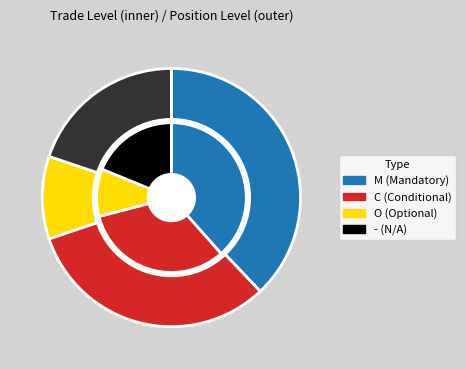

To the nearest percent, what portion does Position represent?

6%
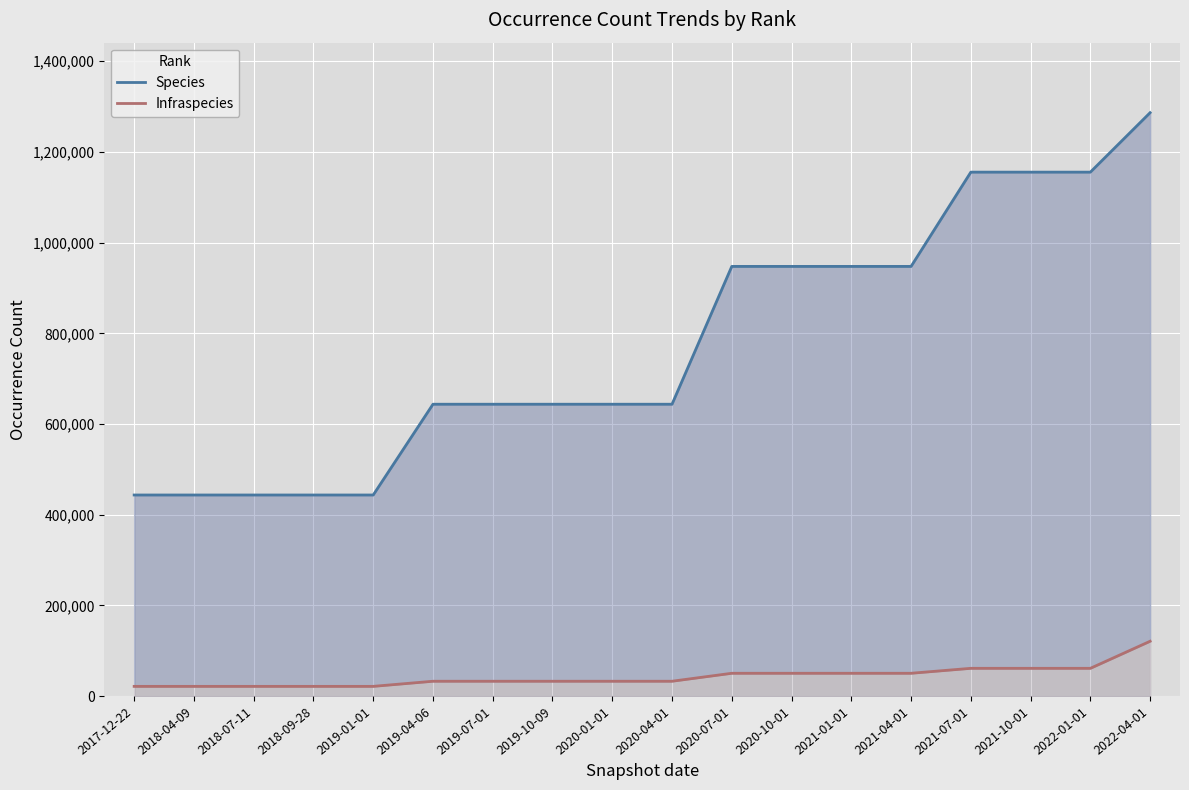

Rank the series at 2019-10-09 from highest to lowest value.

Species, Infraspecies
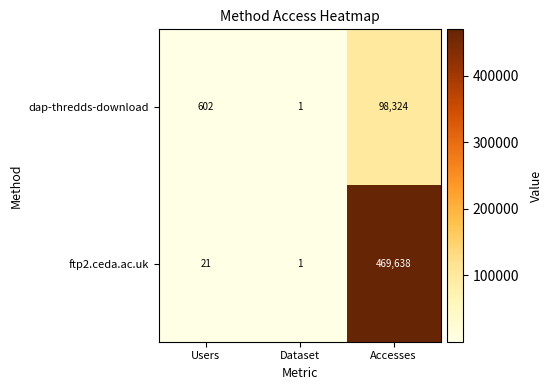

What is the average value of the dap-thredds-download series?

32976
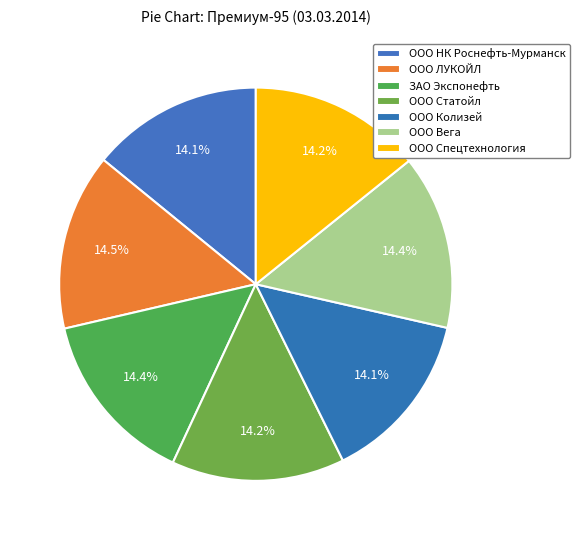

How many segments does this pie chart have?

7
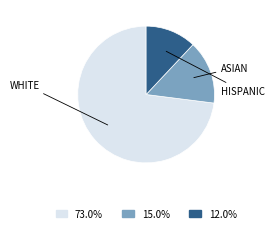

Is there a majority slice in this chart?

Yes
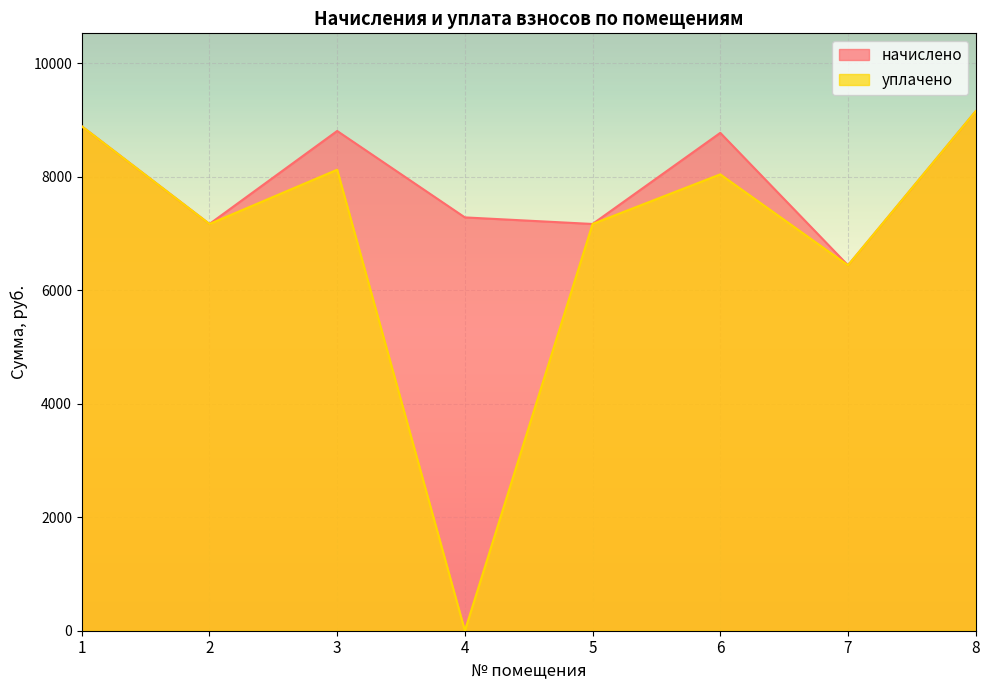

True or false: уплачено has more than 1 points higher than both neighbors.

True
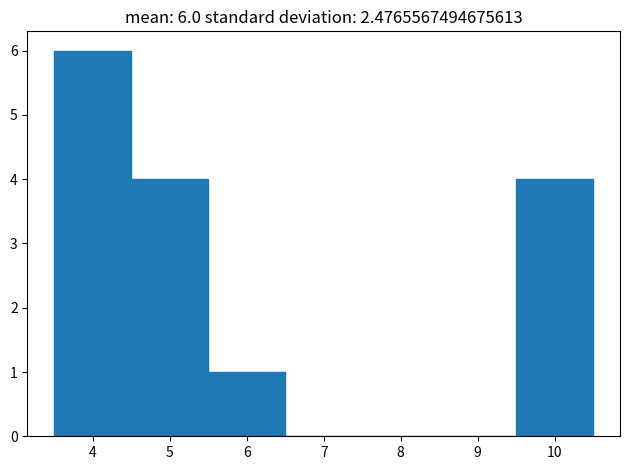

Over which range of the x-axis is the bar tallest?

3.5 to 4.5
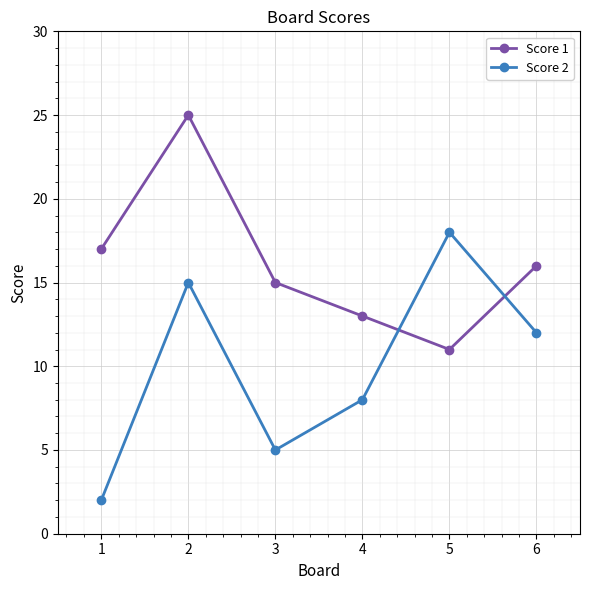

Rank the series by their average value, from lowest to highest.

Score 2, Score 1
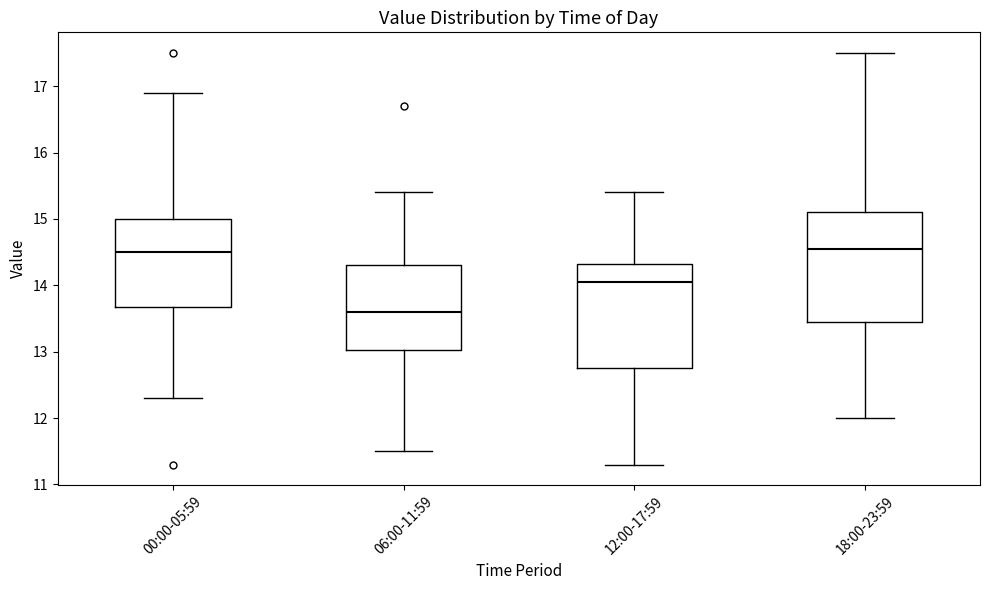

Reading left to right, transcribe this box plot: for each box, give where its median line is, the range the box spans, and where its two whiskers end, as read against the y-axis. The values are not printed on the chart, so give them approximately, as read against the axis.

00:00-05:59: median 14.5, box 13.7 to 15.0, whiskers 12.3 to 16.9
06:00-11:59: median 13.6, box 13.0 to 14.3, whiskers 11.5 to 15.4
12:00-17:59: median 14.1, box 12.8 to 14.3, whiskers 11.3 to 15.4
18:00-23:59: median 14.6, box 13.5 to 15.1, whiskers 12.0 to 17.5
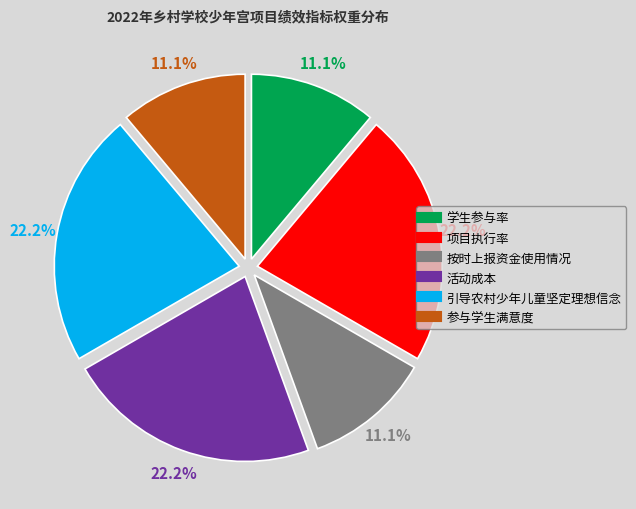

To the nearest percent, what is the difference between the 按时上报资金使用情况 and 引导农村少年儿童坚定理想信念 slice percentages?

11%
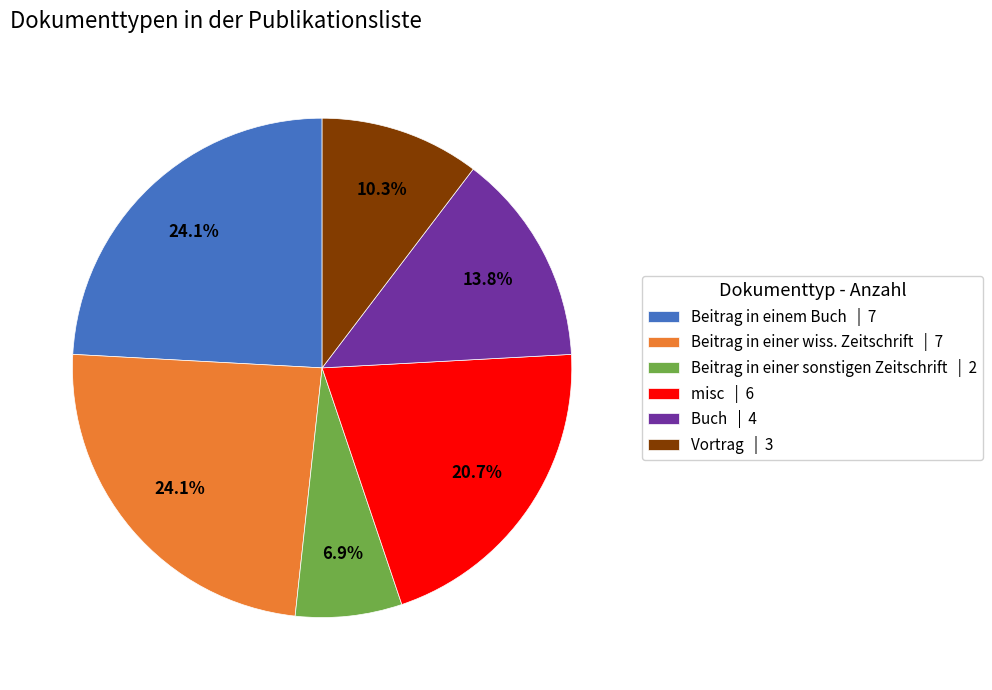

To the nearest percent, what is the difference between the largest and smallest slice percentages?

17%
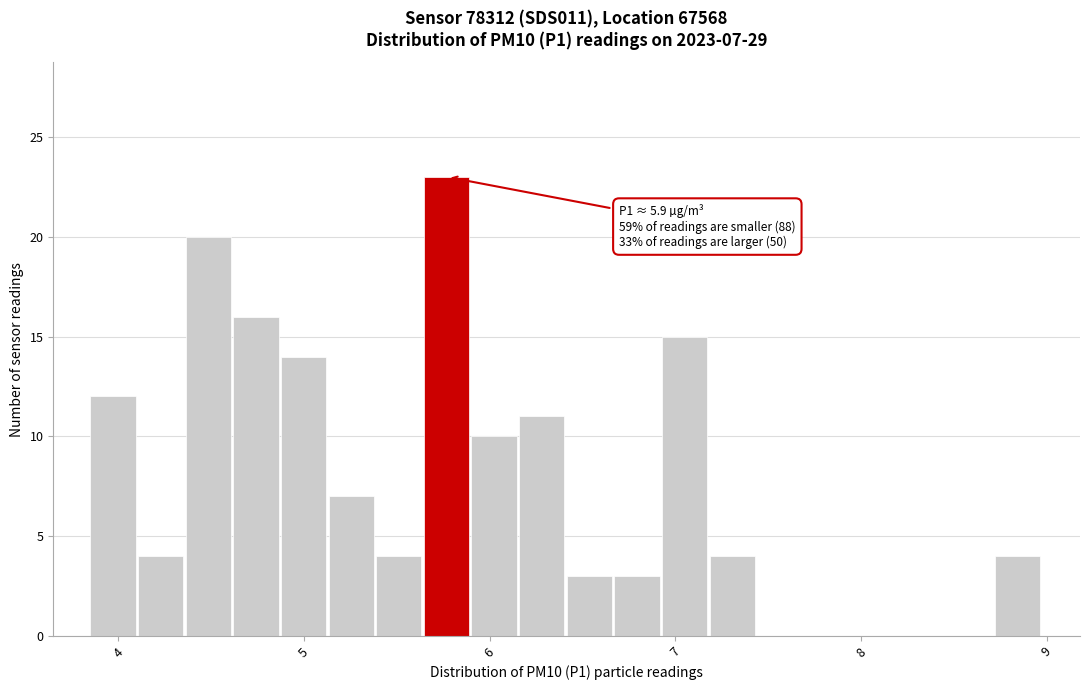

Read against the x-axis, roughly where is the centre of the tallest bar?

5.8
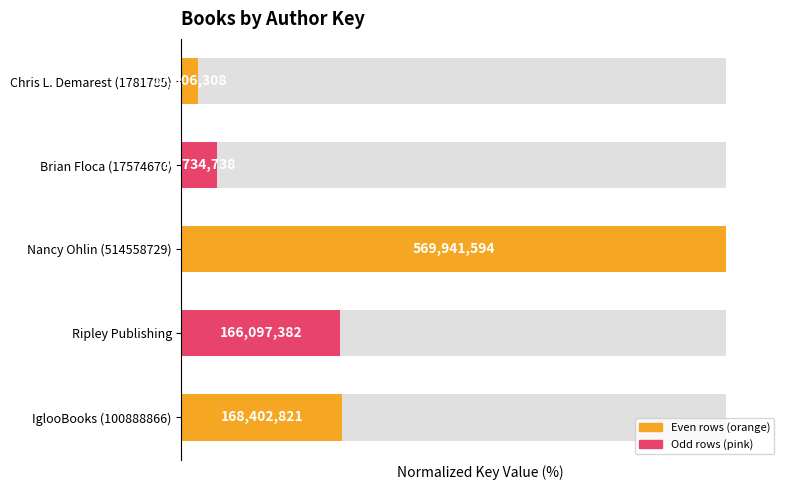

What is the average value?

33.7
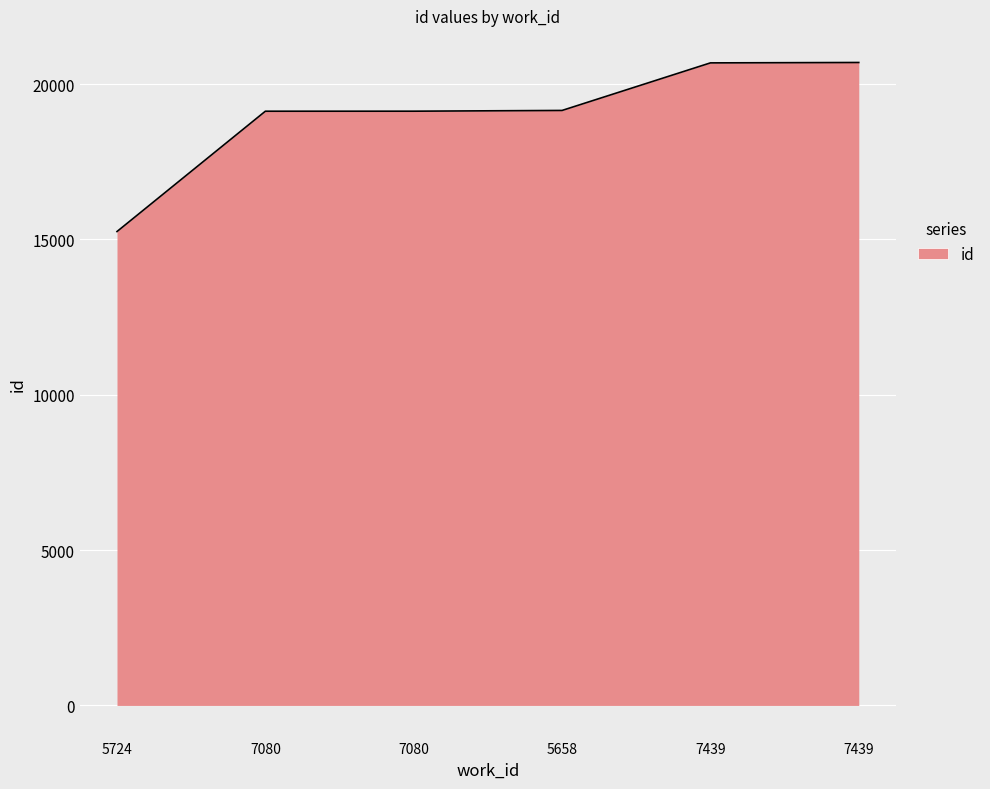

Does the chart display data point markers on the line(s)?

No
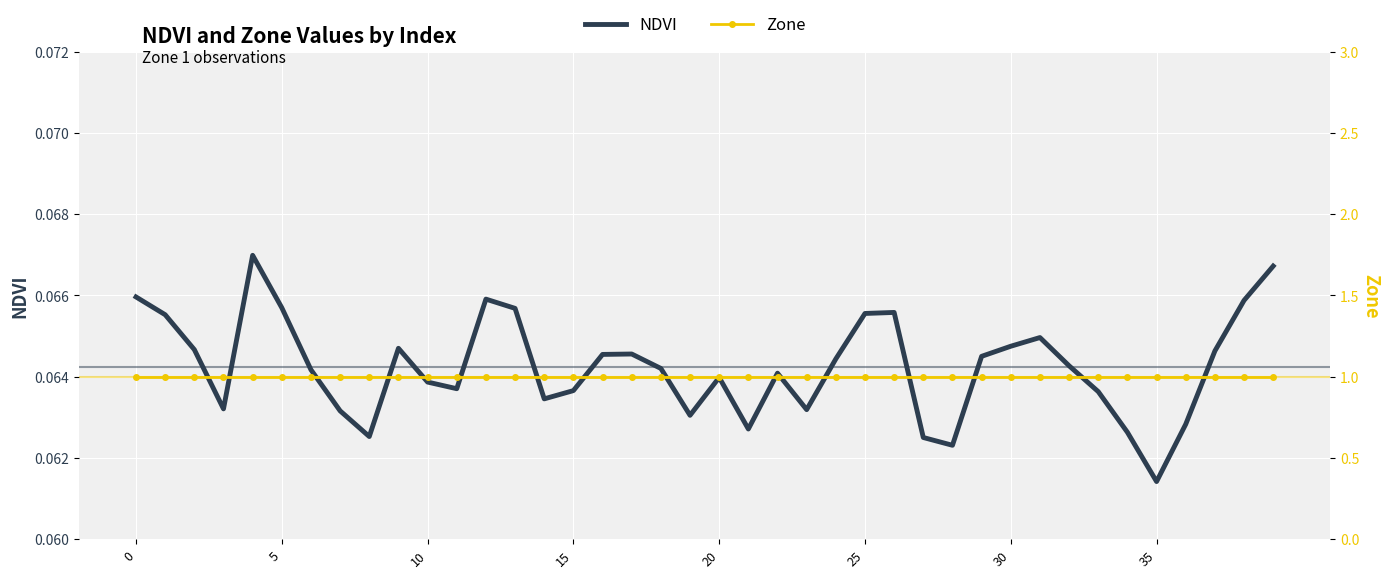

What are all the series names shown in the legend?

NDVI, Zone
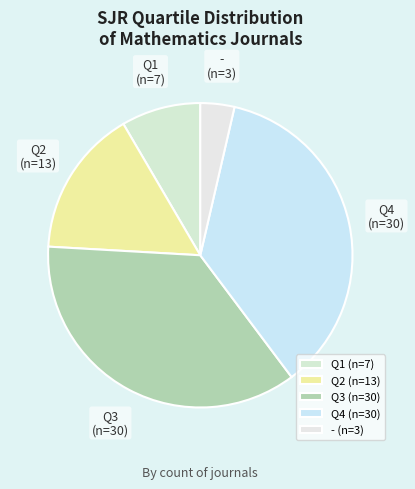

Is the sum of Q2 and Q4 greater than half?

Yes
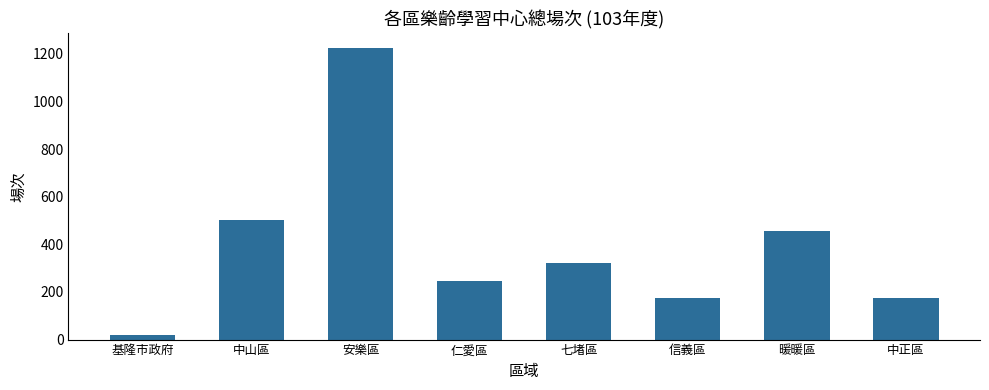

What is the difference between the maximum and minimum values?

1203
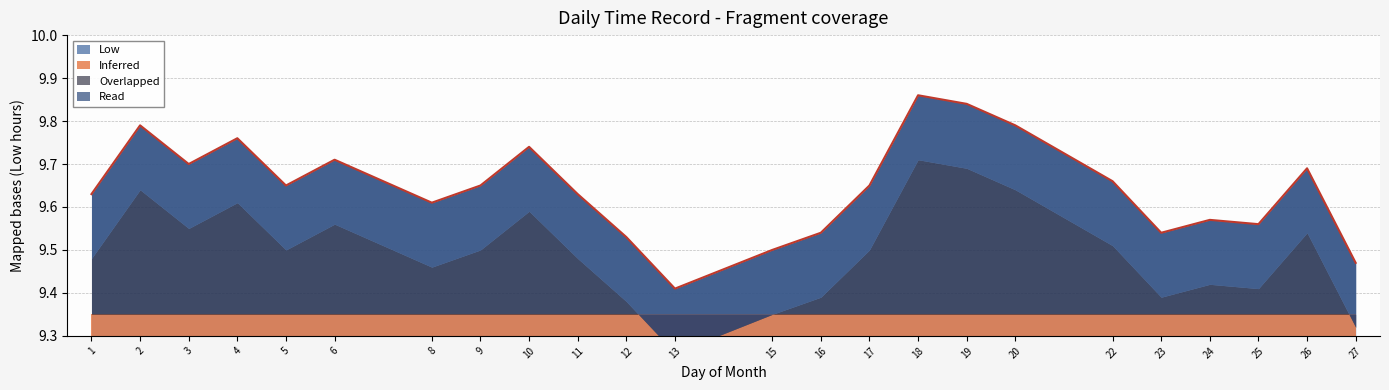

Reading left to right, what are all the values shown in this chart?

9.6	9.8	9.7	9.8	9.7	9.7	9.6	9.7	9.7	9.6	9.5	9.4	9.5	9.5	9.7	9.9	9.8	9.8	9.7	9.5	9.6	9.6	9.7	9.5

....

## Action item
Rewrite all the entries above as a numbered list with one line per item, skipping blank lines and leaving out the picture lines.

## Task result
1. To the nearest percent, what portion does Position represent?
2. 6%
3. Rank the series at 2019-10-09 from highest to lowest value.
4. Species, Infraspecies
5. What is the average value of the dap-thredds-download series?
6. 32976
7. How many segments does this pie chart have?
8. 7
9. Is there a majority slice in this chart?
10. Yes
11. True or false: уплачено has more than 1 points higher than both neighbors.
12. True
13. Over which range of the x-axis is the bar tallest?
14. 3.5 to 4.5
15. Rank the series by their average value, from lowest to highest.
16. Score 2, Score 1
17. Reading left to right, transcribe this box plot: for each box, give where its median line is, the range the box spans, and where its two whiskers end, as read against the y-axis. The values are not printed on the chart, so give them approximately, as read against the axis.
18. 00:00-05:59: median 14.5, box 13.7 to 15.0, whiskers 12.3 to 16.9
19. 06:00-11:59: median 13.6, box 13.0 to 14.3, whiskers 11.5 to 15.4
20. 12:00-17:59: median 14.1, box 12.8 to 14.3, whiskers 11.3 to 15.4
21. 18:00-23:59: median 14.6, box 13.5 to 15.1, whiskers 12.0 to 17.5
22. To the nearest percent, what is the difference between the 按时上报资金使用情况 and 引导农村少年儿童坚定理想信念 slice percentages?
23. 11%
24. To the nearest percent, what is the difference between the largest and smallest slice percentages?
25. 17%
26. Read against the x-axis, roughly where is the centre of the tallest bar?
27. 5.8
28. What is the average value?
29. 33.7
30. Does the chart display data point markers on the line(s)?
31. No
32. What are all the series names shown in the legend?
33. NDVI, Zone
34. Is the sum of Q2 and Q4 greater than half?
35. Yes
36. What is the difference between the maximum and minimum values?
37. 1203
38. Reading left to right, what are all the values shown in this chart?
39. 9.6	9.8	9.7	9.8	9.7	9.7	9.6	9.7	9.7	9.6	9.5	9.4	9.5	9.5	9.7	9.9	9.8	9.8	9.7	9.5	9.6	9.6	9.7	9.5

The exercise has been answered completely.